A person who is, God forbid, involved in certain kinds of sinful behavior is disqualified from serving as a witness. These Halachot are especially important in the context of a wedding, when valid witnesses are required both for the signing of the Ketuba contract, and to witness the act of Kiddushin (when the groom gives the bride an object of value for betrothal). Care must be taken when choosing the witnesses, as appointing invalid witnesses could invalidate the Kiddushin.
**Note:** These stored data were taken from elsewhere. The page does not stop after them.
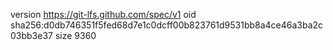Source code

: version https://git-lfs.github.com/spec/v1
oid sha256:d0db746351f5fed68d7e1c0dcff00b823761d9531bb8a4ce46a3ba2c03bb3e37
size 9360
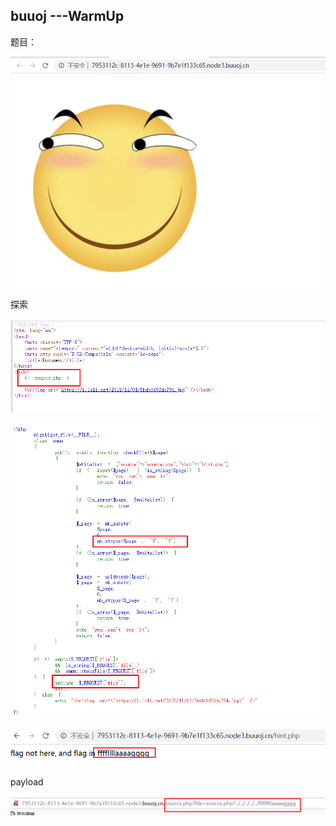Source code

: ## buuoj ---WarmUp

题目：

![img](https://github.com/Binary-ZRJ/Binary-ZRJ.github.io/blob/master/blog_photos/P2019-12-26/P1.png?raw=true)

探索

![img](https://github.com/Binary-ZRJ/Binary-ZRJ.github.io/blob/master/blog_photos/P2019-12-26/P2.png?raw=true)

![img](https://github.com/Binary-ZRJ/Binary-ZRJ.github.io/blob/master/blog_photos/P2019-12-26/P3.png?raw=true)

![img](https://github.com/Binary-ZRJ/Binary-ZRJ.github.io/blob/master/blog_photos/P2019-12-26/P4.png?raw=true)

payload

![img](https://github.com/Binary-ZRJ/Binary-ZRJ.github.io/blob/master/blog_photos/P2019-12-26/P5.png?raw=true)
We list here several examples of people who are disqualified from serving as a witness:

1) A person who is suspected of having an illicit relationship. The man is disqualified from serving as a witness even though there are no witnesses to the offense, but rumors have spread about his involvement in a forbidden relationship.
2) The Bet Shemuel (Rav Shemuel Feivush, Poland, 17th century), in Siman 42, rules that a man who hugs and kisses women who are forbidden to him is also disqualified from serving as a witness, on the level of Torah law.
3) One who is "married" to a non-Jewish woman. Even though a Jew cannot be Halachically considered married to a gentile, a man who lives with a non-Jewish woman as husband and wife is disqualified from serving as a witness, on the level of Torah law. According to the Kenesset Hagedola (Rav Haim Banbenishti, Turkey, 1603-1673), one is disqualified if he has relations with a non-Jewish woman even if they do not live together as a married couple.
4) One who eats the cheese of non-Jews or drinks the wine of non-Jews is disqualified from serving as a witness.
5) One who lends or borrows money on interest may not serve as a witness. Since it is forbidden by Torah law to accept interest or to pay interest, both the lender and borrower are disqualified.
6) A person who raises his hand to strike his fellow is disqualified from serving as a witness by force of Rabbinic enactment, whereas somebody who actually strikes a fellow Jew is disqualified on the level of Torah law.
7) It goes without saying that a "Moser" (somebody who cooperates with non-Jewish authorities in their persecution of Jews) is disqualified from serving as a witness on the level of Torah law.
8) A heretic who does not accept the authority of the oral tradition – the Mishna, Talmud, etc. – is disqualified from serving as a witness on the level of Torah law.

In light of these guidelines, it is imperative to choose people of the highest caliber to serve as witnesses at a wedding. Witnesses should not be chosen simply because of their close relationship to the bride or groom, or to their families; they should be chosen based upon their level of Torah observance, to ensure that they are valid. Discretion is far more critical when it comes to the witnesses than with regard to the Berachot recited under the Hupa. A wedding ceremony is perfectly valid even if the Berachot are not recited at all, and the personal religious stature of the people who recite the Berachot will have no effect upon the legal validity of the marriage. But if the witnesses are unsuitable, they undermine the validity of the Kiddushin. It therefore cannot be emphasized enough how important it is to ensure to choose men of a high religious caliber to serve as witnesses.